(Records drawn from a dataset)
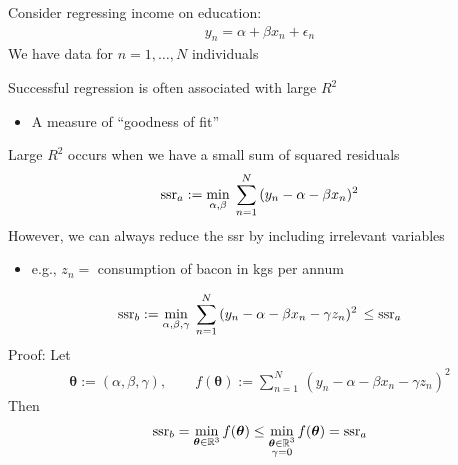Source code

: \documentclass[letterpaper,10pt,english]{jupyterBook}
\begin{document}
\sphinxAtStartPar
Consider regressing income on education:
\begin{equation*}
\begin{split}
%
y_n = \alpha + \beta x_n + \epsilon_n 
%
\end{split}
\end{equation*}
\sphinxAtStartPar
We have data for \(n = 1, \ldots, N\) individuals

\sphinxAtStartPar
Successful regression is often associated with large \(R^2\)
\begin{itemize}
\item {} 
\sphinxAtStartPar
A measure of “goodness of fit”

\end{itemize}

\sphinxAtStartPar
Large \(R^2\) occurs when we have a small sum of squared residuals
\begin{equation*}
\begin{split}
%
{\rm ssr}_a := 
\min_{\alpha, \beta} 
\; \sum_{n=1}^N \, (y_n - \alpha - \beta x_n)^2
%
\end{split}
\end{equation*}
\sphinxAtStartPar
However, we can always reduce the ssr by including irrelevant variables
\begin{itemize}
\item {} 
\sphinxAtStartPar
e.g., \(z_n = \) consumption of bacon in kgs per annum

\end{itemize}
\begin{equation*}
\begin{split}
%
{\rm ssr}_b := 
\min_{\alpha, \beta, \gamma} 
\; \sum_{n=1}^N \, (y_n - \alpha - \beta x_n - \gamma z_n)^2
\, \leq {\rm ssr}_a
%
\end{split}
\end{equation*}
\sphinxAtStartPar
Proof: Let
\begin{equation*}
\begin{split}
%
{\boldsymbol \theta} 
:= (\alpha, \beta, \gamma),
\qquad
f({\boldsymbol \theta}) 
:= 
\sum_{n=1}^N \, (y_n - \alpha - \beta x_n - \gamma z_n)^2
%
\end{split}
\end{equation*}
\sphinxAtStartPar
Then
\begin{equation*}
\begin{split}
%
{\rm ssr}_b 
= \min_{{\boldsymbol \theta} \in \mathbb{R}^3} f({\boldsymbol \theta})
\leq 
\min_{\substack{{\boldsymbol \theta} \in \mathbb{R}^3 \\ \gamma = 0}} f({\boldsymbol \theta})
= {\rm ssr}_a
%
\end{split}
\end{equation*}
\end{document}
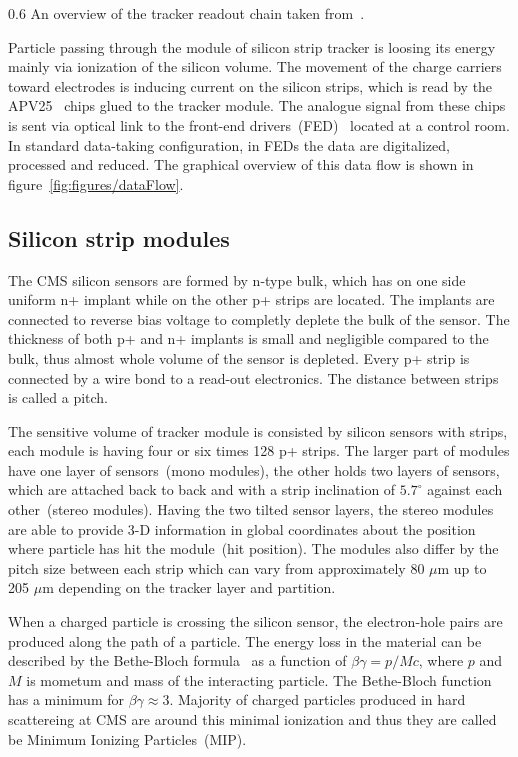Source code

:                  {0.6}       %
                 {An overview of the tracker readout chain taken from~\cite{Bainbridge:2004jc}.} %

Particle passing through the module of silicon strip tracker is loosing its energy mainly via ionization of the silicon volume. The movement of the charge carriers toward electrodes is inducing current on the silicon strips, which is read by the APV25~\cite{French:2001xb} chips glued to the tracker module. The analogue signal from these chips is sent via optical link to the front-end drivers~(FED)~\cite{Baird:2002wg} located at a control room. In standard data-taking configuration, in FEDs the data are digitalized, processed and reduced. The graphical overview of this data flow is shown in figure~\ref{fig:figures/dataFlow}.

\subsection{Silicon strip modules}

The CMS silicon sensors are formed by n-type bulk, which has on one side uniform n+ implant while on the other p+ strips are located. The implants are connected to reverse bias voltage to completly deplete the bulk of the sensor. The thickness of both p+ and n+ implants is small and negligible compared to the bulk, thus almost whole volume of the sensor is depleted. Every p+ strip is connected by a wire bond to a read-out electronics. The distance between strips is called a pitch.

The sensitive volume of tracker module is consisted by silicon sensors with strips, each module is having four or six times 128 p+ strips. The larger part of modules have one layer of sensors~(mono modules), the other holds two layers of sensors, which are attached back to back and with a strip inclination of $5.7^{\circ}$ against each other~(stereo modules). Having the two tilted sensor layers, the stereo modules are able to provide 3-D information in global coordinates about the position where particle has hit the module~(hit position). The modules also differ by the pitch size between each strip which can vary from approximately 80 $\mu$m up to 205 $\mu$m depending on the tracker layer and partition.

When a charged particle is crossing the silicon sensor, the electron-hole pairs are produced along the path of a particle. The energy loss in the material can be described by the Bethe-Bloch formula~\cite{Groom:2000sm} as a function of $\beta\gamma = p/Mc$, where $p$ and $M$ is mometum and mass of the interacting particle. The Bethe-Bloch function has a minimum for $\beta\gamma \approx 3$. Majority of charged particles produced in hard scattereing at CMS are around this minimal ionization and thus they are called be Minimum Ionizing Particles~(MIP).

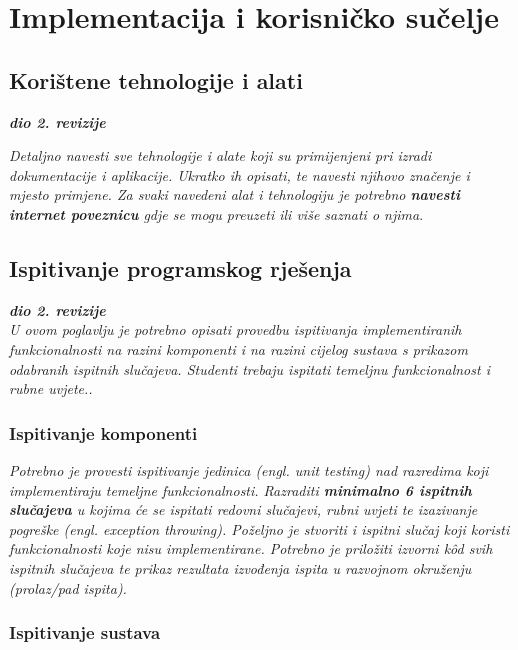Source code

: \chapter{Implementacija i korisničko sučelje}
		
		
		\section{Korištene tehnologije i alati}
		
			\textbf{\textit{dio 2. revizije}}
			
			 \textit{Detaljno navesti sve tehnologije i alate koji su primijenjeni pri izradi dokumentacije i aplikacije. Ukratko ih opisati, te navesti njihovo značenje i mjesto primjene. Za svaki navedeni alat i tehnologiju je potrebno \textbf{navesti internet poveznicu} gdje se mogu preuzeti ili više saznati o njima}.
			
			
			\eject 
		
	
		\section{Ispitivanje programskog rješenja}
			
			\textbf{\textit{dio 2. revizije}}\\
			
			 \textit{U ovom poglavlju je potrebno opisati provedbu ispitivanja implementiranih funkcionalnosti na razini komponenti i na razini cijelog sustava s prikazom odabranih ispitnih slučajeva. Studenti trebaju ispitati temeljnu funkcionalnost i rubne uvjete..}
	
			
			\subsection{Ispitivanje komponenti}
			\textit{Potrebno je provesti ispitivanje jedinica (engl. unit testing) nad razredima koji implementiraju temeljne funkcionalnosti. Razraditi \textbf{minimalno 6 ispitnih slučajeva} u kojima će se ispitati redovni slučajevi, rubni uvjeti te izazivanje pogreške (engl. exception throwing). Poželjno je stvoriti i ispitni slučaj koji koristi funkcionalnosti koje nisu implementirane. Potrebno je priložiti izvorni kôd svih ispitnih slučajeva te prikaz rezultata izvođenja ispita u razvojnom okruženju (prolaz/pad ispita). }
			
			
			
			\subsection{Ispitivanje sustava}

* **REQUIREMENT**:
Pictures excluded, repeat the records exactly from their opening line through the line containing "We have data".

* **RESPONSE TO THE EXERCISE**:
Source code

: \documentclass[letterpaper,10pt,english]{jupyterBook}
\begin{document}
\sphinxAtStartPar
Consider regressing income on education:
\begin{equation*}
\begin{split}
%
y_n = \alpha + \beta x_n + \epsilon_n 
%
\end{split}
\end{equation*}
\sphinxAtStartPar
We have data for \(n = 1, \ldots, N\) individuals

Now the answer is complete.